The impasse may have a negative impact on RadioShack’s credit because most of the stores it wanted to close are underperforming, Moody’s Investors Service said in a statement today. Its loan agreements require lenders to sign off on more than 200 store closings a year, out of a total of 4,297 company-owned locations, the credit-rating firm said.

“Management will have to pursue other limited options of cost-reduction programs to improve profitability,” said Manoj Chadha, an analyst at Moody’s in New York. For now, though, RadioShack’s credit ratings and outlook are unaffected.

RadioShack shares fell 9.5 percent to $1.33 at the close in New York. The stock has declined 49 percent this year.

RadioShack’s $325 million of 6.75 percent notes due 2019 jumped for the first time in three days before the company’s filing was posted yesterday.

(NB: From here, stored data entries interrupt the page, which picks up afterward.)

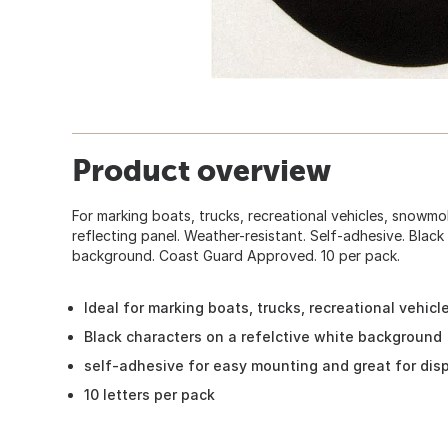
Product overview
For marking boats, trucks, recreational vehicles, snowmob
reflecting panel. Weather-resistant. Self-adhesive. Black
background. Coast Guard Approved. 10 per pack.
Ideal for marking boats, trucks, recreational vehic
Black characters on a refelctive white background
self-adhesive for easy mounting and great for dis
10 letters per pack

The securities rose 3.75 cents to 41.75 cents on the dollar, according to Trace, the bond-price reporting system of the Financial Industry Regulatory Authority. The notes, which traded as high as 66.5 cents in February, have climbed from a record-low 35.9 cents on April 22.

Mounting Losses

Chief Executive Officer Joe Magnacca is trying to rejuvenate the almost-century-old electronics chain, which has struggled to compete with online rivals such as Amazon.com Inc. RadioShack’s fourth-quarter net loss widened to $191.4 million, marking the eighth consecutive quarterly deficit. Sales at stores open at least a year sank 19 percent in the period.

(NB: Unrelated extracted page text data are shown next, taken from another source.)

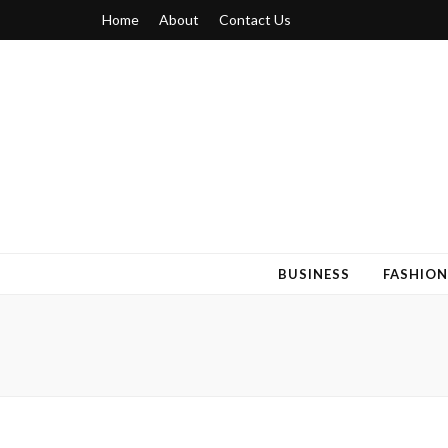
Home
About
Contact Us
Blogger 6
Discuss Your Views on Blogger Topics
BUSINESS
FASHION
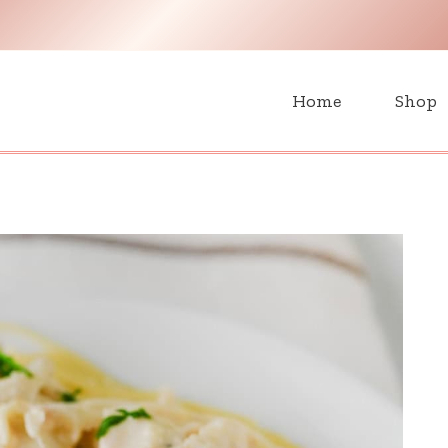
H
Home
Shop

RadioShack’s decision to publicly announce the store closing plan in March without approval from its lenders created additional tension, the Wall Street Journal reported last month. Still, the creditors aren’t against the idea of paring its locations. Some lenders are proposing that as many as 2,000 stores be closed, the newspaper reported.

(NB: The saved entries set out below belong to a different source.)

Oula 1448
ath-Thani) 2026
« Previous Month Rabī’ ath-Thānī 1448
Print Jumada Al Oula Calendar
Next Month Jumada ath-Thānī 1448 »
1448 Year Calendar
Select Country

“While the company may continue to have discussions with its lenders regarding the proposed store closure program, the company is continuing with a plan to close fewer stores and pursuing other cost reduction measures,” the company said yesterday in the filing.

Stuck in 1980s

Magnacca, a former drugstore-chain executive, has hired a new team of managers, including Dollar General Corp. executive John Feray as chief financial officer. The CEO has pinned the company’s turnaround on five projects, including boosting efficiency, cutting costs and developing new merchandise.

The retailer has a reputation for being trapped in the 1980s, something RadioShack referenced itself in a Super Bowl ad this year. The commercial featured Alf, Hulk Hogan and other characters from the era rampaging through a store.

“It’s time for a new RadioShack,” the ad’s narrator said. “Come see what’s possible when we do it together.”